» GIVEN PASSAGE:
Leading this development in the pro audio sector has been iZotope who have been able to bring the latest machine learning technologies to bear on some of the previously impossible audio repair problems including mic rustle, wind noise, and lifting dialogue out of noisy backgrounds when they released RX 6 and RX 6 Advanced.
Then with RX 7 and RX 7 Advanced, iZotope added even more machine learning based tools…
Dialogue De-reverb - iZotope has taken the excellent De-reverb module and produced a version designed to reduce or remove unwanted reverb from dialogue clips using a machine learning based algorithm trained to separate spoken dialogue from reverberant signal content.
Repair Assistant - iZotope has taken the ‘Assistant’ technology to produce what they describe as an industry-first intelligent repair tool analyses audio to detect defects like noise, clipping and clicks, then offer three processing suggestions, each with three different intensities to help make fixes faster than ever.
Music Rebalance - Using a machine learning based algorithm, Music Rebalance performs source separation by identifying vocals, bass, percussion, and other instruments. You can then individually enhance or reduce elements of a stereo audio track, making it possible to adjust a mix when you don’t have access to the multitracks or stems.
Ozone 8 has Mastering Assistant - iZotope brought machine learning technology to the mastering world with the introduction of Master Assistant, allowing you to reach an optimal starting point for your master in seconds.
Nectar 3 has Vocal Assistant, which is a one-click custom preset creation created with machine learning technology to help a vocal fit in the mix in seconds. It is even in the budget version Nectar Elements.
Other brands are also adopting machine learning like Sonible with their smart:EQ live, which is a machine learning EQ plug-in.
You may not be aware that POWAIR from Sound Radix uses machine learning to help with perceived loudness auto makeup gain compensation.
Back to the mastering world and you can see the impact LANDR has had with services like their "album mastering" feature, which is claimed to be able to master up to 20 songs all within a single and simple online process. We pitched LANDR, Cloud Bounce and iZotope’s Ozone 8 Mastering Assistant against each other to see how they would perform and 46% preferred the LANDr result.
Just a few days ago we showed how scientists at MIT have used a machine-learning algorithm to produce “2.5D” sound from a mono recording by watching a video.
We believe that even though these features and tools from the like of iZotope and LANDR are already making a difference by helping us to do things that were not possible before, that in 2019 we predict that we will see more and more products and plug-ins harness A.I. to help do tasks that are not possible any other way or tasks that are boring and detract from our creativity.

» DATA SECTION:
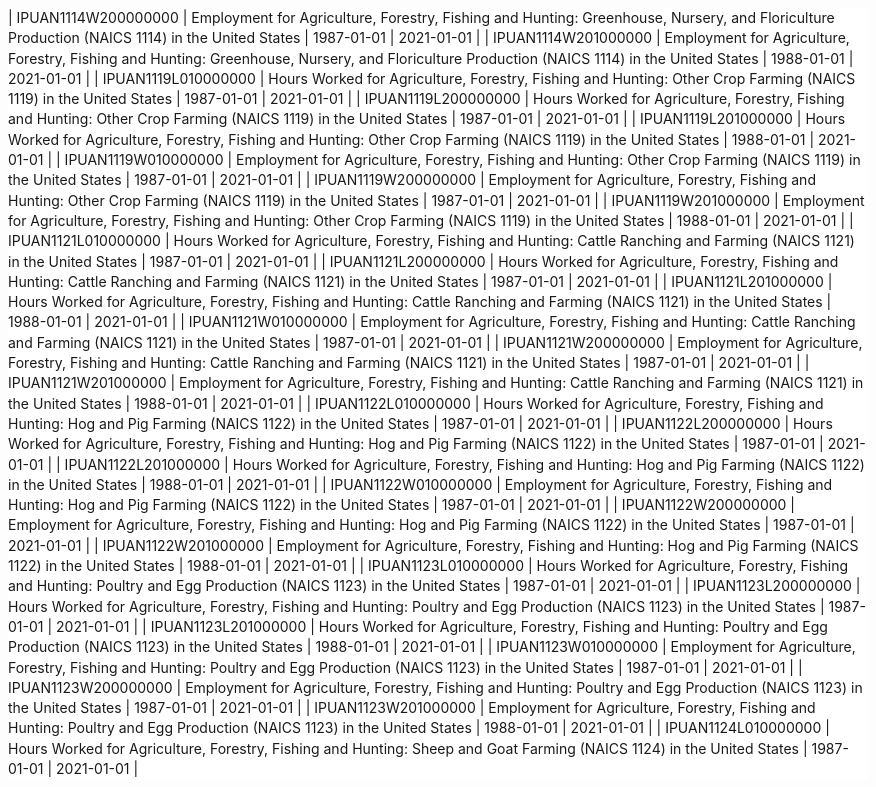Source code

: | IPUAN1114W200000000   | Employment for Agriculture, Forestry, Fishing and Hunting: Greenhouse, Nursery, and Floriculture Production (NAICS 1114) in the United States      | 1987-01-01          | 2021-01-01        |
| IPUAN1114W201000000   | Employment for Agriculture, Forestry, Fishing and Hunting: Greenhouse, Nursery, and Floriculture Production (NAICS 1114) in the United States      | 1988-01-01          | 2021-01-01        |
| IPUAN1119L010000000   | Hours Worked for Agriculture, Forestry, Fishing and Hunting: Other Crop Farming (NAICS 1119) in the United States                                  | 1987-01-01          | 2021-01-01        |
| IPUAN1119L200000000   | Hours Worked for Agriculture, Forestry, Fishing and Hunting: Other Crop Farming (NAICS 1119) in the United States                                  | 1987-01-01          | 2021-01-01        |
| IPUAN1119L201000000   | Hours Worked for Agriculture, Forestry, Fishing and Hunting: Other Crop Farming (NAICS 1119) in the United States                                  | 1988-01-01          | 2021-01-01        |
| IPUAN1119W010000000   | Employment for Agriculture, Forestry, Fishing and Hunting: Other Crop Farming (NAICS 1119) in the United States                                    | 1987-01-01          | 2021-01-01        |
| IPUAN1119W200000000   | Employment for Agriculture, Forestry, Fishing and Hunting: Other Crop Farming (NAICS 1119) in the United States                                    | 1987-01-01          | 2021-01-01        |
| IPUAN1119W201000000   | Employment for Agriculture, Forestry, Fishing and Hunting: Other Crop Farming (NAICS 1119) in the United States                                    | 1988-01-01          | 2021-01-01        |
| IPUAN1121L010000000   | Hours Worked for Agriculture, Forestry, Fishing and Hunting: Cattle Ranching and Farming (NAICS 1121) in the United States                         | 1987-01-01          | 2021-01-01        |
| IPUAN1121L200000000   | Hours Worked for Agriculture, Forestry, Fishing and Hunting: Cattle Ranching and Farming (NAICS 1121) in the United States                         | 1987-01-01          | 2021-01-01        |
| IPUAN1121L201000000   | Hours Worked for Agriculture, Forestry, Fishing and Hunting: Cattle Ranching and Farming (NAICS 1121) in the United States                         | 1988-01-01          | 2021-01-01        |
| IPUAN1121W010000000   | Employment for Agriculture, Forestry, Fishing and Hunting: Cattle Ranching and Farming (NAICS 1121) in the United States                           | 1987-01-01          | 2021-01-01        |
| IPUAN1121W200000000   | Employment for Agriculture, Forestry, Fishing and Hunting: Cattle Ranching and Farming (NAICS 1121) in the United States                           | 1987-01-01          | 2021-01-01        |
| IPUAN1121W201000000   | Employment for Agriculture, Forestry, Fishing and Hunting: Cattle Ranching and Farming (NAICS 1121) in the United States                           | 1988-01-01          | 2021-01-01        |
| IPUAN1122L010000000   | Hours Worked for Agriculture, Forestry, Fishing and Hunting: Hog and Pig Farming (NAICS 1122) in the United States                                 | 1987-01-01          | 2021-01-01        |
| IPUAN1122L200000000   | Hours Worked for Agriculture, Forestry, Fishing and Hunting: Hog and Pig Farming (NAICS 1122) in the United States                                 | 1987-01-01          | 2021-01-01        |
| IPUAN1122L201000000   | Hours Worked for Agriculture, Forestry, Fishing and Hunting: Hog and Pig Farming (NAICS 1122) in the United States                                 | 1988-01-01          | 2021-01-01        |
| IPUAN1122W010000000   | Employment for Agriculture, Forestry, Fishing and Hunting: Hog and Pig Farming (NAICS 1122) in the United States                                   | 1987-01-01          | 2021-01-01        |
| IPUAN1122W200000000   | Employment for Agriculture, Forestry, Fishing and Hunting: Hog and Pig Farming (NAICS 1122) in the United States                                   | 1987-01-01          | 2021-01-01        |
| IPUAN1122W201000000   | Employment for Agriculture, Forestry, Fishing and Hunting: Hog and Pig Farming (NAICS 1122) in the United States                                   | 1988-01-01          | 2021-01-01        |
| IPUAN1123L010000000   | Hours Worked for Agriculture, Forestry, Fishing and Hunting: Poultry and Egg Production (NAICS 1123) in the United States                          | 1987-01-01          | 2021-01-01        |
| IPUAN1123L200000000   | Hours Worked for Agriculture, Forestry, Fishing and Hunting: Poultry and Egg Production (NAICS 1123) in the United States                          | 1987-01-01          | 2021-01-01        |
| IPUAN1123L201000000   | Hours Worked for Agriculture, Forestry, Fishing and Hunting: Poultry and Egg Production (NAICS 1123) in the United States                          | 1988-01-01          | 2021-01-01        |
| IPUAN1123W010000000   | Employment for Agriculture, Forestry, Fishing and Hunting: Poultry and Egg Production (NAICS 1123) in the United States                            | 1987-01-01          | 2021-01-01        |
| IPUAN1123W200000000   | Employment for Agriculture, Forestry, Fishing and Hunting: Poultry and Egg Production (NAICS 1123) in the United States                            | 1987-01-01          | 2021-01-01        |
| IPUAN1123W201000000   | Employment for Agriculture, Forestry, Fishing and Hunting: Poultry and Egg Production (NAICS 1123) in the United States                            | 1988-01-01          | 2021-01-01        |
| IPUAN1124L010000000   | Hours Worked for Agriculture, Forestry, Fishing and Hunting: Sheep and Goat Farming (NAICS 1124) in the United States                              | 1987-01-01          | 2021-01-01        |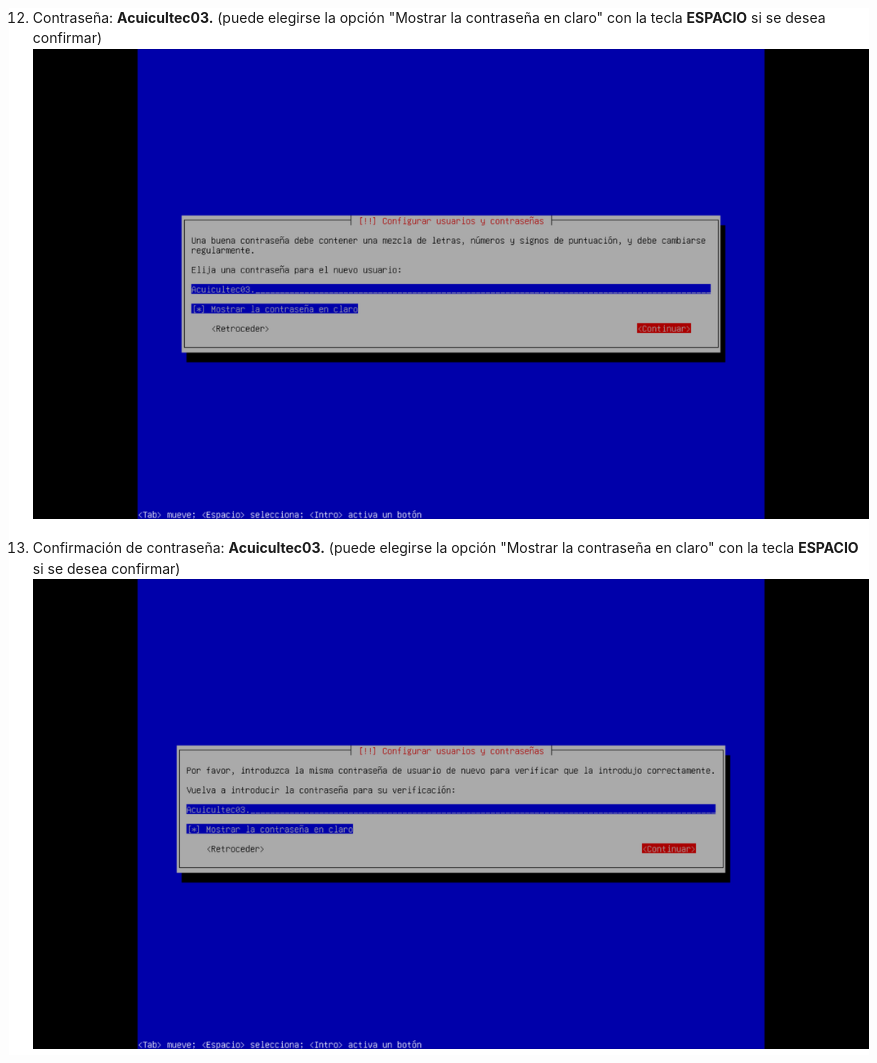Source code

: 12. Contraseña: **Acuicultec03.** (puede elegirse la opción "Mostrar la contraseña en claro" con la tecla **ESPACIO** si se desea confirmar)
    ![Contraseña](/images/image-10.png)

13. Confirmación de contraseña: **Acuicultec03.** (puede elegirse la opción "Mostrar la contraseña en claro" con la tecla **ESPACIO** si se desea confirmar)
    ![Confirmación contraseña](/images/image-11.png)
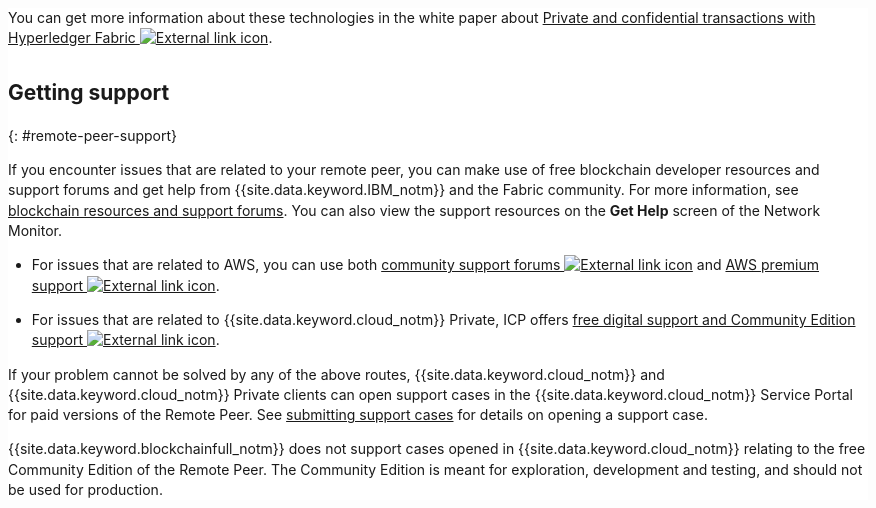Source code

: You can get more information about these technologies in the white paper about [Private and confidential transactions with Hyperledger Fabric ![External link icon](../images/external_link.svg "External link icon")](https://www.ibm.com/developerworks/cloud/library/cl-blockchain-private-confidential-transactions-hyperledger-fabric-zero-knowledge-proof/index.html "Private and confidential transactions with Hyperledger Fabric").

## Getting support
{: #remote-peer-support}

If you encounter issues that are related to your remote peer, you can make use of free blockchain developer resources and support forums and get help from {{site.data.keyword.IBM_notm}} and the Fabric community. For more information, see [blockchain resources and support forums](../ibmblockchain_support.html#resources). You can also view the support resources on the **Get Help** screen of the Network Monitor.

- For issues that are related to AWS, you can use both [community support forums ![External link icon](../images/external_link.svg "External link icon")](https://forums.aws.amazon.com/index.jspa "AWS community support forums") and [AWS premium support ![External link icon](../images/external_link.svg "External link icon")](https://aws.amazon.com/premiumsupport/ "AWS premium support").

- For issues that are related to {{site.data.keyword.cloud_notm}} Private, ICP offers [free digital support and Community Edition  support ![External link icon](../images/external_link.svg "External link icon")](https://www.ibm.com/developerworks/community/blogs/fe25b4ef-ea6a-4d86-a629-6f87ccf4649e/entry/Learn_more_about_IBM_Cloud_Private_Support?lang=en_us "ICP free digital support and Community Edition support").

If your problem cannot be solved by any of the above routes, {{site.data.keyword.cloud_notm}} and  {{site.data.keyword.cloud_notm}} Private clients can open support cases in the {{site.data.keyword.cloud_notm}} Service Portal for paid versions of the Remote Peer. See [submitting support cases](../ibmblockchain_support.html#support-cases) for details on opening a support case.

{{site.data.keyword.blockchainfull_notm}} does not support cases opened in {{site.data.keyword.cloud_notm}} relating to the free Community Edition of the Remote Peer. The Community Edition is meant for exploration, development and testing, and should not be used for production.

» YOUR TASKS:
• a. Do the following statements agree with the passage on machine learning in audio tools? Answer yes or no for each, quoting the deciding words of the passage exactly. (i) Music Rebalance identifies vocals, bass, percussion, and other instruments. (ii) Vocal Assistant is left out of Nectar Elements. (iii) LANDR's album mastering is claimed to handle up to 50 songs in one process.
• b. Reproduce the part of the passage on machine learning in audio tools that opens with the words containing "Then with RX" and closes with "reverberant signal content.".
Nothing in the listing is needed here.

» RESPONSES IN ORDER:
• a.
(i) Yes: "Music Rebalance performs source separation by identifying vocals, bass, percussion, and other instruments."
(ii) No: "It is even in the budget version Nectar Elements."
(iii) No: "which is claimed to be able to master up to 20 songs all within a single and simple online process."

• b.
Then with RX 7 and RX 7 Advanced, iZotope added even more machine learning based tools…
Dialogue De-reverb - iZotope has taken the excellent De-reverb module and produced a version designed to reduce or remove unwanted reverb from dialogue clips using a machine learning based algorithm trained to separate spoken dialogue from reverberant signal content.